Task - Give back every record exactly, images excluded.
# # #
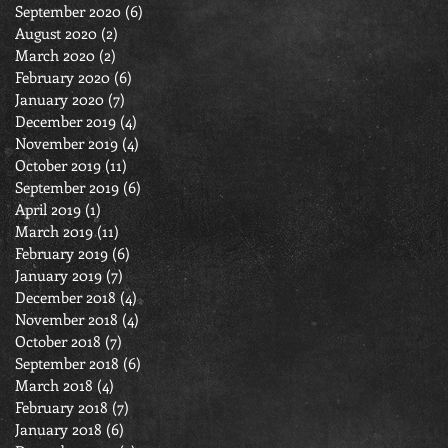
September 2020
(6)
6 posts
August 2020
(2)
2 posts
March 2020
(2)
2 posts
February 2020
(6)
6 posts
January 2020
(7)
7 posts
December 2019
(4)
4 posts
November 2019
(4)
4 posts
October 2019
(11)
11 posts
September 2019
(6)
6 posts
April 2019
(1)
1 post
March 2019
(11)
11 posts
February 2019
(6)
6 posts
January 2019
(7)
7 posts
December 2018
(4)
4 posts
November 2018
(4)
4 posts
October 2018
(7)
7 posts
September 2018
(6)
6 posts
March 2018
(4)
4 posts
February 2018
(7)
7 posts
January 2018
(6)
6 posts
# # #
Finished task -
September 2020
(6)
6 posts
August 2020
(2)
2 posts
March 2020
(2)
2 posts
February 2020
(6)
6 posts
January 2020
(7)
7 posts
December 2019
(4)
4 posts
November 2019
(4)
4 posts
October 2019
(11)
11 posts
September 2019
(6)
6 posts
April 2019
(1)
1 post
March 2019
(11)
11 posts
February 2019
(6)
6 posts
January 2019
(7)
7 posts
December 2018
(4)
4 posts
November 2018
(4)
4 posts
October 2018
(7)
7 posts
September 2018
(6)
6 posts
March 2018
(4)
4 posts
February 2018
(7)
7 posts
January 2018
(6)
6 posts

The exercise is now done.